> Directions for this task: Extract all of the source text from the listing below, reproducing every line verbatim and leaving out the pictures.

※

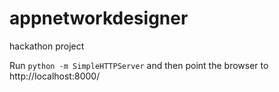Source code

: # appnetworkdesigner
hackathon project

Run <code>python -m SimpleHTTPServer</code> and then point the browser to http://localhost:8000/
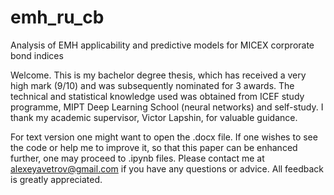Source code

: # emh_ru_cb
Analysis of EMH applicability and predictive models for MICEX corprorate bond indices

Welcome. This is my bachelor degree thesis, which has received a very high mark (9/10) and was subsequently nominated for 3 awards.
The technical and statistical knowledge used was obtained from ICEF study programme, MIPT Deep Learning School (neural networks) and self-study. I thank my academic supervisor, Victor Lapshin, for valuable guidance.

For text version one might want to open the .docx file. If one wishes to see the code or help me to improve it, so that this paper can be enhanced further, one may proceed to .ipynb files. 
Please contact me at alexeyavetrov@gmail.com if you have any questions or advice. 
All feedback is greatly appreciated.
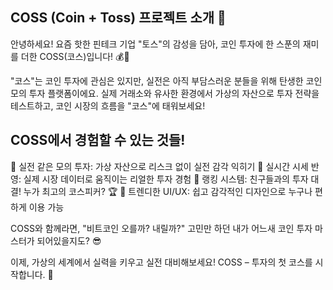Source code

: ## COSS (Coin + Toss) 프로젝트 소개 🚀

안녕하세요! 요즘 핫한 핀테크 기업 "토스"의 감성을 담아, 코인 투자에 한 스푼의 재미를 더한 COSS(코스)입니다! 💰💸

"코스"는 코인 투자에 관심은 있지만, 실전은 아직 부담스러운 분들을 위해 탄생한 코인 모의 투자 플랫폼이에요.
실제 거래소와 유사한 환경에서 가상의 자산으로 투자 전략을 테스트하고, 코인 시장의 흐름을 "코스"에 태워보세요!

## COSS에서 경험할 수 있는 것들!
🔹 실전 같은 모의 투자: 가상 자산으로 리스크 없이 실전 감각 익히기
🔹 실시간 시세 반영: 실제 시장 데이터로 움직이는 리얼한 투자 경험
🔹 랭킹 시스템: 친구들과의 투자 대결! 누가 최고의 코스피커? 🏆
🔹 트렌디한 UI/UX: 쉽고 감각적인 디자인으로 누구나 편하게 이용 가능

COSS와 함께라면, "비트코인 오를까? 내릴까?" 고민만 하던 내가 어느새 코인 투자 마스터가 되어있을지도? 😎

이제, 가상의 세계에서 실력을 키우고 실전 대비해보세요!
COSS – 투자의 첫 코스를 시작합니다. 🚀
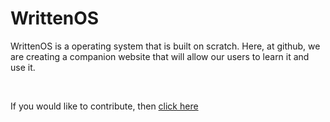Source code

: <h1>WrittenOS</h1>

WrittenOS is a operating system that is built on scratch. Here, at github, we are creating a companion website that will allow our users to learn it and use it.

<br>

If you would like to contribute,  then <a href="https://scratch.mit.edu/discuss/topic/613719/?page=1">click here</a>

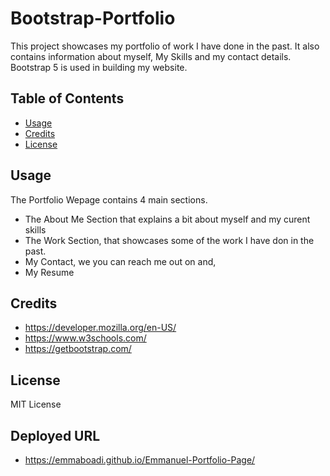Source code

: # Bootstrap-Portfolio
This project showcases my portfolio of work I have done in the past. It also contains information about myself, My Skills and my contact details. Bootstrap 5 is used in building my website.
 ## Table of Contents
- [Usage](#usage)
- [Credits](#credits)
- [License](#license)


## Usage
The Portfolio Wepage contains 4 main sections.
- The About Me Section that explains a bit about myself and my curent skills
- The Work Section, that showcases some of the work I have don in the past.
- My Contact, we you can reach me out on and,
- My Resume

## Credits
- https://developer.mozilla.org/en-US/
- https://www.w3schools.com/
- https://getbootstrap.com/

## License
MIT License


## Deployed URL
- https://emmaboadi.github.io/Emmanuel-Portfolio-Page/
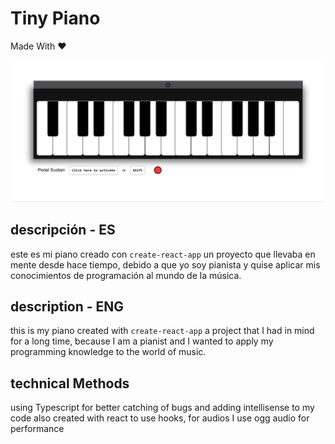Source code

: # Tiny Piano 
Made With ❤

![piano website](readme.files/img001.png)
## descripción - ES

este es mi piano creado con `create-react-app` un proyecto que llevaba en mente desde hace tiempo, debido a que yo soy pianista y quise aplicar mis conocimientos de programación al mundo de la música.

## description - ENG

this is my piano created with `create-react-app` a project that I had in mind for a long time, because I am a pianist and I wanted to apply my programming knowledge to the world of music.

## technical Methods


using Typescript for better catching of bugs and adding intellisense to my code also created with react to use hooks, for audios I use ogg audio for performance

※

> Exercise solution:
Source code

: # appnetworkdesigner
hackathon project

Run <code>python -m SimpleHTTPServer</code> and then point the browser to http://localhost:8000/
Source code

: # emh_ru_cb
Analysis of EMH applicability and predictive models for MICEX corprorate bond indices

Welcome. This is my bachelor degree thesis, which has received a very high mark (9/10) and was subsequently nominated for 3 awards.
The technical and statistical knowledge used was obtained from ICEF study programme, MIPT Deep Learning School (neural networks) and self-study. I thank my academic supervisor, Victor Lapshin, for valuable guidance.

For text version one might want to open the .docx file. If one wishes to see the code or help me to improve it, so that this paper can be enhanced further, one may proceed to .ipynb files. 
Please contact me at alexeyavetrov@gmail.com if you have any questions or advice. 
All feedback is greatly appreciated.
Source code

: ## COSS (Coin + Toss) 프로젝트 소개 🚀

안녕하세요! 요즘 핫한 핀테크 기업 "토스"의 감성을 담아, 코인 투자에 한 스푼의 재미를 더한 COSS(코스)입니다! 💰💸

"코스"는 코인 투자에 관심은 있지만, 실전은 아직 부담스러운 분들을 위해 탄생한 코인 모의 투자 플랫폼이에요.
실제 거래소와 유사한 환경에서 가상의 자산으로 투자 전략을 테스트하고, 코인 시장의 흐름을 "코스"에 태워보세요!

## COSS에서 경험할 수 있는 것들!
🔹 실전 같은 모의 투자: 가상 자산으로 리스크 없이 실전 감각 익히기
🔹 실시간 시세 반영: 실제 시장 데이터로 움직이는 리얼한 투자 경험
🔹 랭킹 시스템: 친구들과의 투자 대결! 누가 최고의 코스피커? 🏆
🔹 트렌디한 UI/UX: 쉽고 감각적인 디자인으로 누구나 편하게 이용 가능

COSS와 함께라면, "비트코인 오를까? 내릴까?" 고민만 하던 내가 어느새 코인 투자 마스터가 되어있을지도? 😎

이제, 가상의 세계에서 실력을 키우고 실전 대비해보세요!
COSS – 투자의 첫 코스를 시작합니다. 🚀
Source code

: <h1>WrittenOS</h1>

WrittenOS is a operating system that is built on scratch. Here, at github, we are creating a companion website that will allow our users to learn it and use it.

<br>

If you would like to contribute,  then <a href="https://scratch.mit.edu/discuss/topic/613719/?page=1">click here</a>

Source code

: # Bootstrap-Portfolio
This project showcases my portfolio of work I have done in the past. It also contains information about myself, My Skills and my contact details. Bootstrap 5 is used in building my website.
 ## Table of Contents
- [Usage](#usage)
- [Credits](#credits)
- [License](#license)


## Usage
The Portfolio Wepage contains 4 main sections.
- The About Me Section that explains a bit about myself and my curent skills
- The Work Section, that showcases some of the work I have don in the past.
- My Contact, we you can reach me out on and,
- My Resume

## Credits
- https://developer.mozilla.org/en-US/
- https://www.w3schools.com/
- https://getbootstrap.com/

## License
MIT License


## Deployed URL
- https://emmaboadi.github.io/Emmanuel-Portfolio-Page/
Source code

: # Tiny Piano 
Made With ❤

![piano website](readme.files/img001.png)
## descripción - ES

este es mi piano creado con `create-react-app` un proyecto que llevaba en mente desde hace tiempo, debido a que yo soy pianista y quise aplicar mis conocimientos de programación al mundo de la música.

## description - ENG

this is my piano created with `create-react-app` a project that I had in mind for a long time, because I am a pianist and I wanted to apply my programming knowledge to the world of music.

## technical Methods


using Typescript for better catching of bugs and adding intellisense to my code also created with react to use hooks, for audios I use ogg audio for performance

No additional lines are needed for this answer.